Sein Herz schlug stets schneller, sobald sie ihn fixierte und dabei die Lippen fest zusammenpresste, um die Beschimpfungen zurückzuhalten. Wie lange müsste er sie provozieren, bis sie den Mund öffnete und ihm entgegenschleuderte, was sie wirklich dachte? Nie kamen sich Menschen so nah wie in einem heftigen Streit, fand Pépin. Außer vielleicht, wenn sie gemeinsam schwiegen. Alles andere kam ihm häufig wie bloße Höflichkeit vor. Wahrscheinlich war es das, was Pépin an Josephine so mochte: Stets glaubte er, in ihren Augen lesen zu können, dass sie ihm gegenüber leidenschaftlich gern unhöflich sein wollte.
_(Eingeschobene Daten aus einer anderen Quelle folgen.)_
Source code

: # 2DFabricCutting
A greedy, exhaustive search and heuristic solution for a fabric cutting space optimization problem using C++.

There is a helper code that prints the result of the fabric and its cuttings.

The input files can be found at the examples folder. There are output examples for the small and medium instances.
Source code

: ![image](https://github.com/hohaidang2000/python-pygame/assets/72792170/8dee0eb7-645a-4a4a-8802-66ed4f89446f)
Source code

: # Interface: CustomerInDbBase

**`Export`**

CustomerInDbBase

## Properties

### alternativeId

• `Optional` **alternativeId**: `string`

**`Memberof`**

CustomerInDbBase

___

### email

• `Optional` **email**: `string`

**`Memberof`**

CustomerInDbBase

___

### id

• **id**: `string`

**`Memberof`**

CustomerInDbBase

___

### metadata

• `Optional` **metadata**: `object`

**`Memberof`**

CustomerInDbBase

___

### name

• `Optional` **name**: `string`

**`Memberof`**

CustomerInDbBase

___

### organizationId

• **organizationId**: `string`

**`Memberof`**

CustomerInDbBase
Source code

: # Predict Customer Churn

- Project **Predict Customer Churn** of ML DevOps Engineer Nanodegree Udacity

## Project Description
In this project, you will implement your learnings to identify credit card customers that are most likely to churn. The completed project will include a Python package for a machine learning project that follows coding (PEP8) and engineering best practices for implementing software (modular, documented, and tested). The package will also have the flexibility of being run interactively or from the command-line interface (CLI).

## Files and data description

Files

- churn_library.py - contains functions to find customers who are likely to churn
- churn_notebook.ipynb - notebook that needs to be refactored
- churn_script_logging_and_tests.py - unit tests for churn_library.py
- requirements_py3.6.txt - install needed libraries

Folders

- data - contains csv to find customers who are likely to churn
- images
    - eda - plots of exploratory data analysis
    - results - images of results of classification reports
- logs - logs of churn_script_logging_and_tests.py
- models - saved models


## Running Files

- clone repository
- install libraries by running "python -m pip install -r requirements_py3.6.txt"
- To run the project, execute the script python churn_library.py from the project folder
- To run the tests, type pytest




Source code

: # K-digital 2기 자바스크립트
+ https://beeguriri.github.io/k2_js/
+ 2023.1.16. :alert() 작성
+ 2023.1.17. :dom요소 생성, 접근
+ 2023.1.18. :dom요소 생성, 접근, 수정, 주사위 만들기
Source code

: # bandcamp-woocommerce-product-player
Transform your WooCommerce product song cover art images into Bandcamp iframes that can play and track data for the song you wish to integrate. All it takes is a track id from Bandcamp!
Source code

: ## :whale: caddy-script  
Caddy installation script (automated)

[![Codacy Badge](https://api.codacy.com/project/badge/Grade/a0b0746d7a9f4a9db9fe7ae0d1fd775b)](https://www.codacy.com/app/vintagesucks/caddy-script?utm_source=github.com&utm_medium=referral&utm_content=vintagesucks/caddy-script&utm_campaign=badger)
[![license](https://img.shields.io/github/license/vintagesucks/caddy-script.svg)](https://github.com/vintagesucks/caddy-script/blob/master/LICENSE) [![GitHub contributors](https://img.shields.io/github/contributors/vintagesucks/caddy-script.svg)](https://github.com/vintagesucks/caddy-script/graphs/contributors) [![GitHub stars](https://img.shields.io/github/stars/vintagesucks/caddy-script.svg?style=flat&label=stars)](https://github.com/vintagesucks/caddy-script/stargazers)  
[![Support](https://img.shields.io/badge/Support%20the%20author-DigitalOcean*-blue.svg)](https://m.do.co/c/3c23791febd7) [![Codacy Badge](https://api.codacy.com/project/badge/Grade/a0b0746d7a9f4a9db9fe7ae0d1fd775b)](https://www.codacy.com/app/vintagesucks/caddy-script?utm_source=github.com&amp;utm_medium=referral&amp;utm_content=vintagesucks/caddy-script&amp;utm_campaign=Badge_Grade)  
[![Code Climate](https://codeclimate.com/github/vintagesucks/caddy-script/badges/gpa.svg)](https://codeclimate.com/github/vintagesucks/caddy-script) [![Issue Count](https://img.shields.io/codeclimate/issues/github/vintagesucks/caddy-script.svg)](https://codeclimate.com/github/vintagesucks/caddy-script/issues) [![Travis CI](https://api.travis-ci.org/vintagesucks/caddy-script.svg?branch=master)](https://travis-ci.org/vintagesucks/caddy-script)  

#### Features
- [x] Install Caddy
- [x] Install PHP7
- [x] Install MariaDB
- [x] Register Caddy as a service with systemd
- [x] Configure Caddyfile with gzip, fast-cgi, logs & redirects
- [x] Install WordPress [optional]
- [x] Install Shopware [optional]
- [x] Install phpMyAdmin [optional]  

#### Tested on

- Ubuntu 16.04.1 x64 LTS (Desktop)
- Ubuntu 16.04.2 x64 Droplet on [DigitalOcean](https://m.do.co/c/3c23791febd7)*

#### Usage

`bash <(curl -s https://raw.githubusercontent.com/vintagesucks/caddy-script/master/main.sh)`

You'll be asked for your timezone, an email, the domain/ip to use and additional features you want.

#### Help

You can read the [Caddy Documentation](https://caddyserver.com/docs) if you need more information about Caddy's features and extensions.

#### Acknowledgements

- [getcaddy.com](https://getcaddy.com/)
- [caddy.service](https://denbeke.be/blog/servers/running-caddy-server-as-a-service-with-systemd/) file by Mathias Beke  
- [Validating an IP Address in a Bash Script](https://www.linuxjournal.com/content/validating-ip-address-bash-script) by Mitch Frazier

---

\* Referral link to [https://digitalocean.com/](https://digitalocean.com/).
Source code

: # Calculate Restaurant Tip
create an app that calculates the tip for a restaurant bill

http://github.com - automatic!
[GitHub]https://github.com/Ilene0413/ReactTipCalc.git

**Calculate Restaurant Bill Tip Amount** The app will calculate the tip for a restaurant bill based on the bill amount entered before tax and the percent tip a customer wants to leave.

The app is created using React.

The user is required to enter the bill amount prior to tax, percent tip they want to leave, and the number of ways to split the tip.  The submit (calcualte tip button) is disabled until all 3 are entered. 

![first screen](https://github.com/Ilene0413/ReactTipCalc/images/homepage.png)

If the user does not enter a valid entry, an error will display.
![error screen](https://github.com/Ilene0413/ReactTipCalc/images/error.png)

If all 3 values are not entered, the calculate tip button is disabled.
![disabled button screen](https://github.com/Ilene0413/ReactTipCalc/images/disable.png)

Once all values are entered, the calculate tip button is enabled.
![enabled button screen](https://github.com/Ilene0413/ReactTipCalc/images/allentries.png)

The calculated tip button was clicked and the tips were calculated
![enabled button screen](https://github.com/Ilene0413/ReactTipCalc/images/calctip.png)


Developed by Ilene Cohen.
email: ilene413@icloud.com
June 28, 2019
Und doch hatte sie nun dort unten gestanden und zu ihm hochgesehen. Wie lange sie ihm wohl zugehört hatte?
Und dann schüttelte er über sich selbst den Kopf. Was spielte das schon für eine Rolle? Sie war ein Hamburger Mädchen, und er würde sicher nicht mehr lange hierbleiben. Nirgends hatte er lange bleiben können. Mit dem Musikkorps war er immer wieder von einer Schlacht zur nächsten gezogen. Er musste wieder daran denken, wie er vor drei Jahren aufgebrochen war. Von diesem kleinen, warmen Haus mitten in Paris.